Fashion Fighters
- Founded: 2015
- Focus: "Dedicated to expanding fashion to support wounded, ill, and injured service members through fashion shows and events."
- Location: United States, Kenya;
- Region served: United States, Kenya
- Method: Fundraising
- Website: fashionforfighters.org

= Fashion for Fighters Foundation =

The Fashion for Fighters Foundation supports and raises funds for those wounded, ill, and injured while serving in the US Navy and Coast Guard. Through fashion shows and events, Fashion for Fighters provides funds to Navy Safe Harbor Foundation (NSHF) for resources that are not provided by the government.

==History==
The Fashion for Fighters Foundation was founded May 2015 by President Chris Decker. This foundation has three major goals: support injured and retired military personnel, provide resources not funded by the government or through community avenues, and increase awareness for the needs of military members through fashion venues.

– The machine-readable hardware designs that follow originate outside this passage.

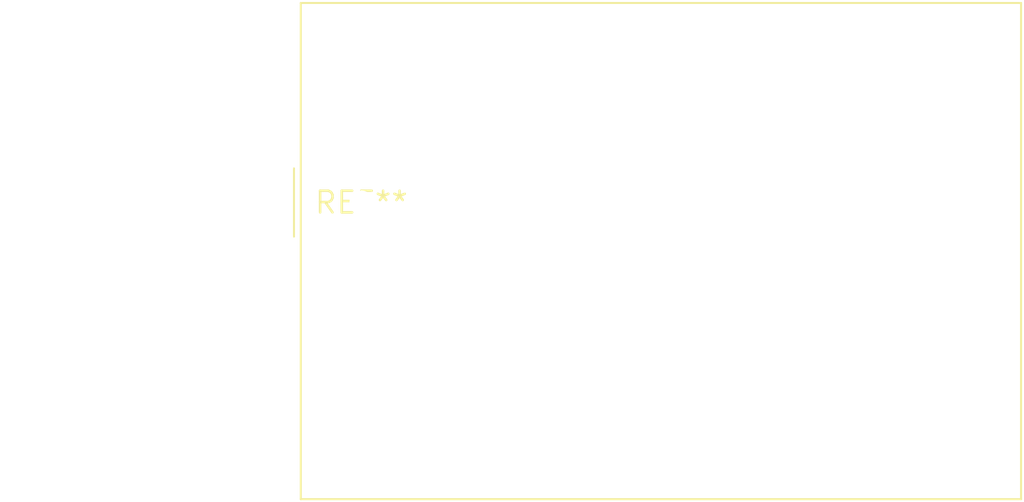
<source format=kicad_pcb>
(kicad_pcb (version 20240108) (generator pcbnew)

  (general
    (thickness 1.6)
  )

  (paper "A4")
  (layers
    (0 "F.Cu" signal)
    (31 "B.Cu" signal)
    (32 "B.Adhes" user "B.Adhesive")
    (33 "F.Adhes" user "F.Adhesive")
    (34 "B.Paste" user)
    (35 "F.Paste" user)
    (36 "B.SilkS" user "B.Silkscreen")
    (37 "F.SilkS" user "F.Silkscreen")
    (38 "B.Mask" user)
    (39 "F.Mask" user)
    (40 "Dwgs.User" user "User.Drawings")
    (41 "Cmts.User" user "User.Comments")
    (42 "Eco1.User" user "User.Eco1")
    (43 "Eco2.User" user "User.Eco2")
    (44 "Edge.Cuts" user)
    (45 "Margin" user)
    (46 "B.CrtYd" user "B.Courtyard")
    (47 "F.CrtYd" user "F.Courtyard")
    (48 "B.Fab" user)
    (49 "F.Fab" user)
    (50 "User.1" user)
    (51 "User.2" user)
    (52 "User.3" user)
    (53 "User.4" user)
    (54 "User.5" user)
    (55 "User.6" user)
    (56 "User.7" user)
    (57 "User.8" user)
    (58 "User.9" user)
  )

  (setup
    (pad_to_mask_clearance 0)
    (pcbplotparams
      (layerselection 0x00010fc_ffffffff)
      (plot_on_all_layers_selection 0x0000000_00000000)
      (disableapertmacros false)
      (usegerberextensions false)
      (usegerberattributes false)
      (usegerberadvancedattributes false)
      (creategerberjobfile false)
      (dashed_line_dash_ratio 12.000000)
      (dashed_line_gap_ratio 3.000000)
      (svgprecision 4)
      (plotframeref false)
      (viasonmask false)
      (mode 1)
      (useauxorigin false)
      (hpglpennumber 1)
      (hpglpenspeed 20)
      (hpglpendiameter 15.000000)
      (dxfpolygonmode false)
      (dxfimperialunits false)
      (dxfusepcbnewfont false)
      (psnegative false)
      (psa4output false)
      (plotreference false)
      (plotvalue false)
      (plotinvisibletext false)
      (sketchpadsonfab false)
      (subtractmaskfromsilk false)
      (outputformat 1)
      (mirror false)
      (drillshape 1)
      (scaleselection 1)
      (outputdirectory "")
    )
  )

  (net 0 "")

  (footprint "Converter_ACDC_TRACO_TPP-15-1xx-D_THT" (layer "F.Cu") (at 0 0))

)

</source>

The Fashion for Fighters Foundation hosts an annual Gala every spring. The first Gala was held in May 2015 in Washington, D.C., the second in April 2016 also in Washington, D.C., and the third in June 2017 at the Embassy of New Zealand, Washington, D.C. The fourth Gala was held in May 2018 at Springfield Golf & Country Club. Gala proceeds go to disabled Veterans in need and to fundraise for the Navy Safe Harbor Foundation.

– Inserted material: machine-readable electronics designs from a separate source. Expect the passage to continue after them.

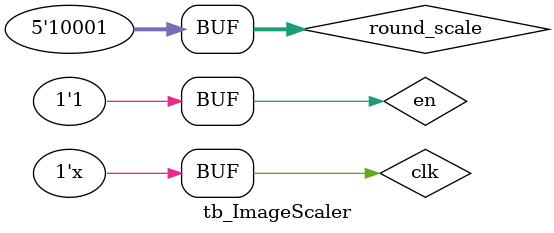
<source format=v>
`timescale 100ns / 10ns
module tb_ImageScaler;
  reg clk;
  reg en;
  reg [4:0] round_scale;
  wire  [18:0] addr_request;
  wire  [18:0] addr_scale;

  ImageScaler dut
  (
    .clk(clk),
    .en(en),
    .round_scale(round_scale),
    .addr_request(addr_request),
    .addr_scale(addr_scale)
  );

  initial begin
    clk            = 1'd1;
    en             = 1'd0;
    round_scale    = 5'd17;
    
    #1 en = 1'd1;
  end

  always #0.5 clk = !clk;
  
endmodule

</source>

In 2019, Decker founded Fashion for Fighters Kenya, holding fashion shows and promoting veterans' businesses, such as selling paintings and accessories.

The fifth Gala was held in April 2019 at St. Francis Hall in Washington, D.C. After postponements due to the COVID-19 pandemic, the sixth Gala was held in May 2023 at the Army and Navy Club in Washington, D.C.